Visualization 2 (Playoffs vs Regular Season Unexpectedness)

nba |>
  ggplot(aes(x = Playoffs, y = GmScMovingZ)) +
  geom_boxplot(fill = "steelblue", alpha = 0.7) +
  theme_minimal() +
  labs(
    title = "Unexpectedness in Playoffs vs Regular Season",
    x = "Playoffs",
    y = "Game Score Moving Z"
  )

This boxplot compares the distribution of regular season and playoff performances based on how unexpected they are using the z-scores. While there is obviously a larger range in the regular season values and more outliers due to the sheer amount of games played during this time period, the playoff distribution is fairly similar just on a smaller scale. The fact that the ratios are even similar at all shows that unexpected performances are just as likely to happen in a more competitive game with higher stakes and maybe even more so. One risk is that if playoff games have different variance patterns, then the moving window approach could affect bias in z-scores.

Categorical Column Checks

Date: While there are no explicitly missing rows in this dataset, there are plenty of implicitly missing rows since an unexpected performance in the NBA does not occur everyday.

Season/Playoffs: There are also no explicitly missing rows in either of these columns. There could be implicitly missing rows for players that have had multiple unexpected performances since this dataset only includes their highest one. There might be empty groups for certain seasons where there are no unexpected performances that happened during the playoffs. I will check for those below:

nba |> 
  count(Season, Playoffs) |> 
  complete(Season, Playoffs, fill = list(n = 0))
## # A tibble: 76 × 3
##    Season  Playoffs     n
##    <chr>   <chr>    <int>
##  1 1984-85 false        5
##  2 1984-85 true         0
##  3 1985-86 false       15
##  4 1985-86 true         0
##  5 1986-87 false       14
##  6 1986-87 true         1
##  7 1987-88 false       22
##  8 1987-88 true         0
##  9 1988-89 false       21
## 10 1988-89 true         0
## # ℹ 66 more rows

Since some seasons have no playoff games recorded, the comparison of “unexpectedness in playoffs vs regular season” could be misleading.

Continuous Column Outliers (GmScMovingZ)

hist(nba$GmScMovingZ)

quantile(nba$GmScMovingZ, probs = c(0.01, 0.99), na.rm = TRUE)
##     1%    99% 
## 2.4502 5.5398

I would define performances that have a GmScMovingZ below 2.5 above 5.5 as outliers because there is a significant dropoff in performances that are outside of that range as you can tell by the histogram and these numbers also roughly represent the 1st and 99th percentile of z-scores within the dataset.
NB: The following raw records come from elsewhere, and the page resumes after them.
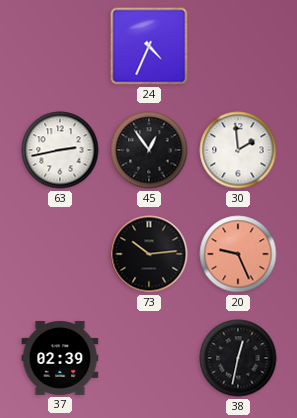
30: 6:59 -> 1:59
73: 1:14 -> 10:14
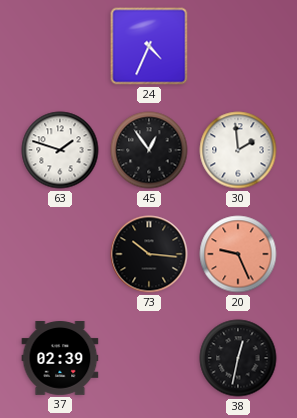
63: 2:43 -> 1:48
73: 10:14 -> 10:16
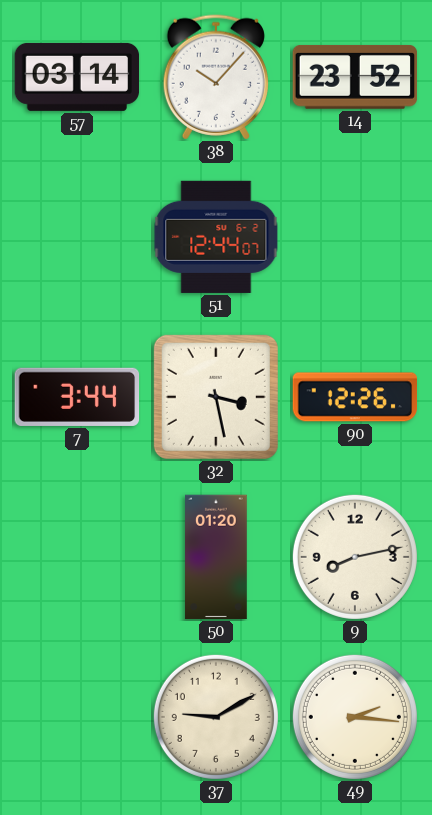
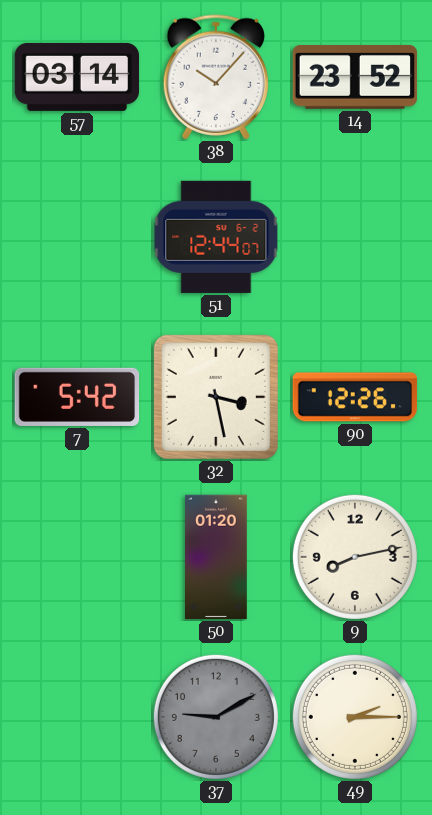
7: 3:44 -> 5:42
37 dial: cream -> grey
49: 2:16 -> 2:15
It is important to note that the moving z-score range in this dataset is much different than most normal distributions because all of the performances are technically outliers since they are considered unexpected compared to the rest of each player’s games in terms of their statistical averages. This is significant because it would probably be confusing for someone that was trying to analyze the data without reading any of the documentation beforehand. This is not just about the best performances, it is about statistical surprise. If you skipped the documentation and went straight into the dataset, your entire analysis would likely be wrong. One question I have is how exactly will this affect my work going forward? What is the best way to approach a dataset full of outliers like this?